A charitable organization should not compensate internal or external fundraisers based on a commission or a percentage of the amount raised.
Compensation for fundraising activities should reflect the skill, effort, and time expended by the individual or firm on behalf of the charitable organization. Many professional associations of fundraisers prohibit their members from accepting payment for fundraising activities based on a percentage of the amount of charitable income raised or expected to be raised. Basing compensation on a percentage of the money raised can encourage fundraisers to put their own interests ahead of those of the organization or the donor and may lead to inappropriate techniques that jeopardize the organization’s values and reputation and the donor’s trust in the organization. Percentage-based compensation may also lead to payments that could be regarded by legal authorities or perceived by the public as “excessive compensation” compared to the actual work conducted. Percentage-based compensation may also be skewed by unexpected or unsolicited gifts received by the charitable organization through no effort of the fundraiser. A similar logic applies to employees. Some charitable organizations choose to provide bonuses to employees for exceptional work in fundraising, administrative, or program activities. If so, the criteria for such bonuses should be clearly based on the quality of the work performed, rather than on a percentage of the funds raised.
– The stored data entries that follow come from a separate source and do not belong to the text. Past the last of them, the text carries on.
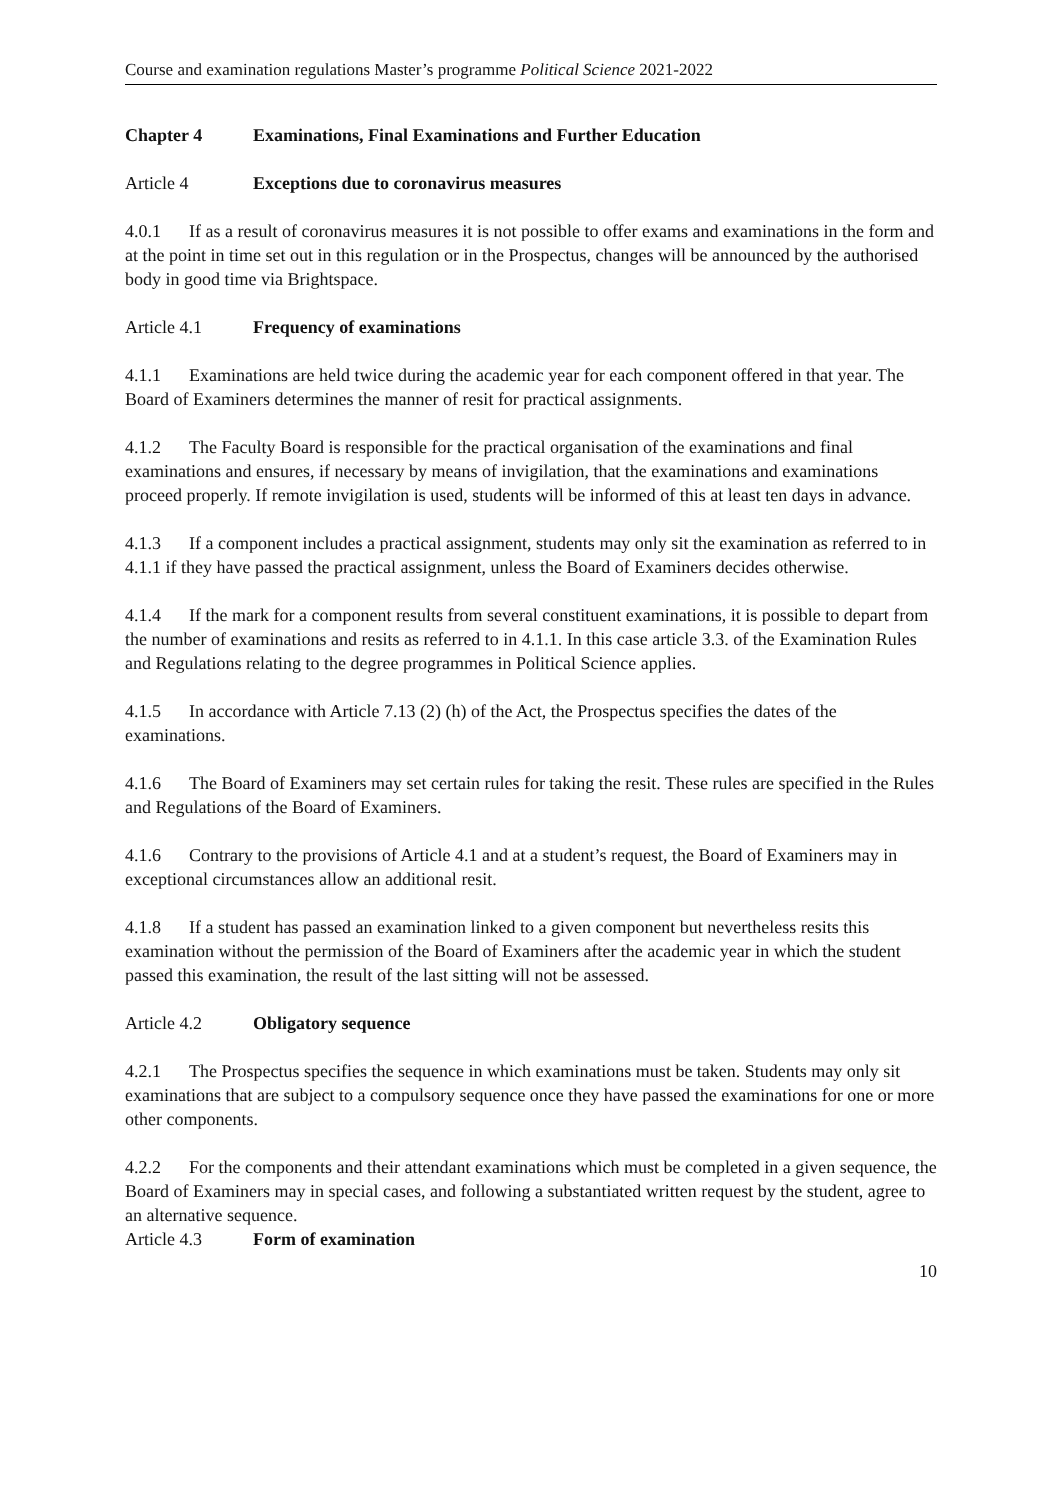Course and examination regulations Master’s programme Political Science 2021-2022
Chapter 4 Examinations, Final Examinations and Further Education
Article 4 Exceptions due to coronavirus measures
4.0.1 If as a result of coronavirus measures it is not possible to offer exams and examinations in the form and at the point in time set out in this regulation or in the Prospectus, changes will be announced by the authorised body in good time via Brightspace.
Article 4.1 Frequency of examinations
4.1.1 Examinations are held twice during the academic year for each component offered in that year. The Board of Examiners determines the manner of resit for practical assignments.
4.1.2 The Faculty Board is responsible for the practical organisation of the examinations and final examinations and ensures, if necessary by means of invigilation, that the examinations and examinations proceed properly. If remote invigilation is used, students will be informed of this at least ten days in advance.
4.1.3 If a component includes a practical assignment, students may only sit the examination as referred to in 4.1.1 if they have passed the practical assignment, unless the Board of Examiners decides otherwise.
4.1.4 If the mark for a component results from several constituent examinations, it is possible to depart from the number of examinations and resits as referred to in 4.1.1. In this case article 3.3. of the Examination Rules and Regulations relating to the degree programmes in Political Science applies.
4.1.5 In accordance with Article 7.13 (2) (h) of the Act, the Prospectus specifies the dates of the examinations.
4.1.6 The Board of Examiners may set certain rules for taking the resit. These rules are specified in the Rules and Regulations of the Board of Examiners.
4.1.6 Contrary to the provisions of Article 4.1 and at a student’s request, the Board of Examiners may in exceptional circumstances allow an additional resit.
4.1.8 If a student has passed an examination linked to a given component but nevertheless resits this examination without the permission of the Board of Examiners after the academic year in which the student passed this examination, the result of the last sitting will not be assessed.
Article 4.2 Obligatory sequence
4.2.1 The Prospectus specifies the sequence in which examinations must be taken. Students may only sit examinations that are subject to a compulsory sequence once they have passed the examinations for one or more other components.
4.2.2 For the components and their attendant examinations which must be completed in a given sequence, the Board of Examiners may in special cases, and following a substantiated written request by the student, agree to an alternative sequence.
Article 4.3 Form of examination
10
Some online and mobile fundraising platforms and credit card providers charge charitable organizations transaction fees for processing donations that is often based on a percentage of the donation or transaction, but these fees should not be viewed or treated as fundraising compensation. Charitable organizations should ensure that the fees are reasonable and comparable to those charged similar organizations and businesses, whether they are applied to contributions or payments for services.